И это, повторяю, естественно. Это в природе вещей. Это — предсказано самим Лермонтовым:
Не встретит ответа
Средь шума мирского
Из пламя и света
Рожденное слово.
Образ чувств и мыслей непоэтической поры, в соответствии со своими идеалами исказившей облик Лермонтова, как это ни парадоксально, наложил властный свой отпечаток даже на восприятие Достоевского, который вроде бы всю жизнь только тем и занимался, что спорил со своим веком!
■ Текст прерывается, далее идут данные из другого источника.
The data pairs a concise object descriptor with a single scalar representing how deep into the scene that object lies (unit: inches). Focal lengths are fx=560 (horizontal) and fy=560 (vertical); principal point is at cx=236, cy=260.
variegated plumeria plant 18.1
Достоевский и Лермонтов — огромная, отдельная тема, но если выделить самое главное, окажется: Достоевский, увы, куда ближе к Зайцеву, чем можно было априори предположить:
"Сколько он написал нам превосходных стихов… Он проклинал и мучился, и вправду мучился. Он мстил и прощал, он писал и хохотал — был великодушен и смешон… Наши чиновники знали его наизусть, и вдруг все начали корчить Мефистофелей, только что выйдут, бывало, из департамента… Наконец ему наскучило с нами, он нигде и ни с кем не мог ужиться; он проклял нас и осмеял… и улетел от нас… Мы долго следили за ним, но наконец он где‑то погиб — бесцельно, капризно и даже смешно".
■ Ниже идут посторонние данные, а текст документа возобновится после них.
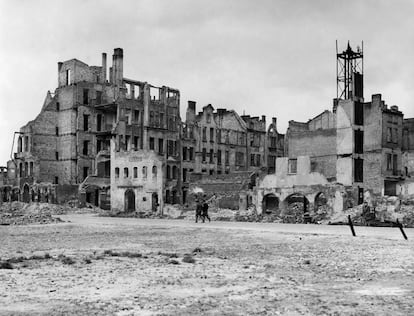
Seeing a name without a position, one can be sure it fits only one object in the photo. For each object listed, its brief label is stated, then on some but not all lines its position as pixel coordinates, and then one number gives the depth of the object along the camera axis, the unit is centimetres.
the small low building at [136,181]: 6147
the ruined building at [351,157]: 4797
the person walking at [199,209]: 4426
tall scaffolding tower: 5384
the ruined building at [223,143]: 7638
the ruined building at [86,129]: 7156
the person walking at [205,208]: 4430
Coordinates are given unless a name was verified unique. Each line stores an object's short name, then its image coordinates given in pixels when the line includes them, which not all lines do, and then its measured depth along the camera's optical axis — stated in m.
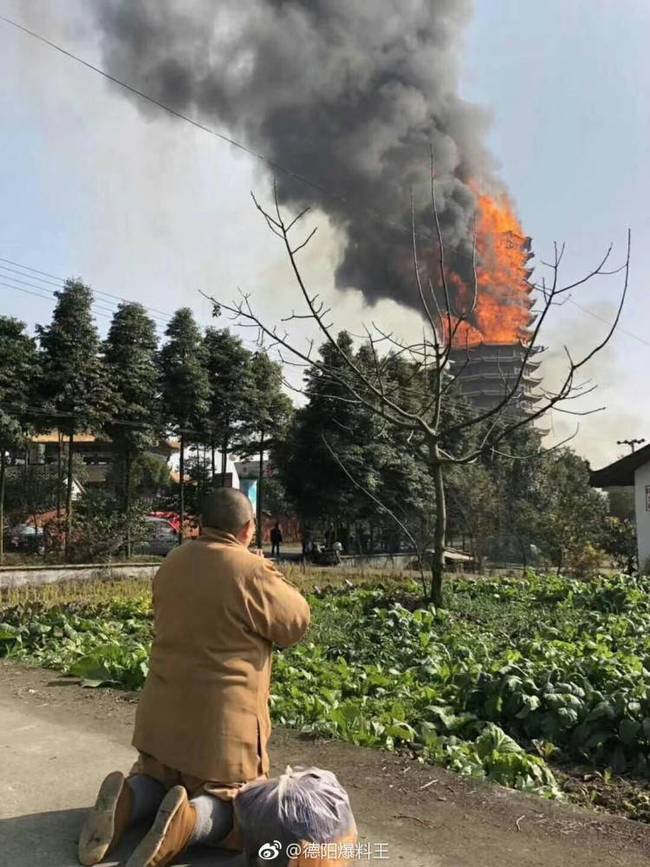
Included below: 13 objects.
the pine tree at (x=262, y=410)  32.34
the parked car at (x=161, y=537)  31.31
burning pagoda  40.72
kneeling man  3.10
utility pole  53.72
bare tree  10.08
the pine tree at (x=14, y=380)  22.47
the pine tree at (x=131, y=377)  26.69
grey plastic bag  2.86
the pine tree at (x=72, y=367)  24.27
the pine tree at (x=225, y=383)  31.58
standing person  35.50
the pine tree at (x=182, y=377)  29.17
А вот еще занятный зигзаг. Казалось бы, шестидесятников, материалистов, современников Базарова и его единомышленников, не должны были смущать гусарские поэмы Лермонтова. Раздражение, однако, столь велико, что даже на Зайцева накатывает "прюдство", и он накидывается на них с брезгливостью старой девы: годились бы, мол, для украшения "Физиологии брака" г. Дебе. Воистину: "Если тронешь страсти в человеке, то, конечно, правды не найдешь". Но какие же страсти затрагивал Лермонтов в своих гонителях выделки 60–х годов прошлого века? Похоже, что их, людей меры, он раздражал безмерностью. Бойцы и деятели, они строили баррикады, перековывали орала на мечи. Пожалуй, Лермонтов мог бы и пригодиться: "…как колокол на башне вечевой…" Но за "колоколом", увы, тянулось-увязывалось слишком многое, шестидесятникам явно не нужное!..
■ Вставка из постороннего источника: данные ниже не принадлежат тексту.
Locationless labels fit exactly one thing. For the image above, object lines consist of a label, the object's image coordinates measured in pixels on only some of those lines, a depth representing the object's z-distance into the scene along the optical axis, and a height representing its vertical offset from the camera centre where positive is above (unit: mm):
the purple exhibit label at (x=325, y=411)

Прошло еще несколько десятилетий. Время опять переломилось, и "ничтожный" Печорин снова вырос: стал фигурой мощной и пугающей. Вместе с Лермонтовым увеличился. Увеличился и вернулся — покинул провинциальных телеграфистов и уездных барышень, в столицу вернулся, заняв собой наипервейших российских умников. Пушкина с его Онегиным тоже и не раз сбрасывали с "корабля современности", и суды над Онегиным устраивали, но, возвращаясь, Онегин оставался все‑таки Онегиным, таких вырастаний и укорачиваний, какие за 150 лет литературной жизни претерпел Григорий Печорин, Евгению Онегину пережить не пришлось. "Лермонтов — поэт сверхчеловечества", — торжественно объявил Дмитрий Мережковский, перетолковав эмпирическое лермонтовское богоборчество в соответствии со своей философической сверхзадачей (борьбой против официальной церковности и своего главного конкурента Вл. Соловьева) в богоборчество метафизическое, в род художественной теологии в новом модернистском вкусе. Короче: приспособил энергию Лермонтова, перевел ее на кручение жерновов своих собственных нелитературных мечтаний. Однако в процессе вдумывания и вчитывания открыл то, что вроде бы и не собирался открывать ("шел в комнату, попал в другую"), для близких — тактических и дальних— стратегических задач не нужное, не запланированное: "Опрощением Лермонтова предсказано опрощение Л. Толстого, солдатскою рубахою Лермонтова — мужичий полушубок Л. Толстого… Как из лермонтовского демонизма… вышел Достоевский, христианский бунт Ив. Карамазова, так из лермонтовской природы вышел Л. Толстой — языческое смирение дяди Ерошки".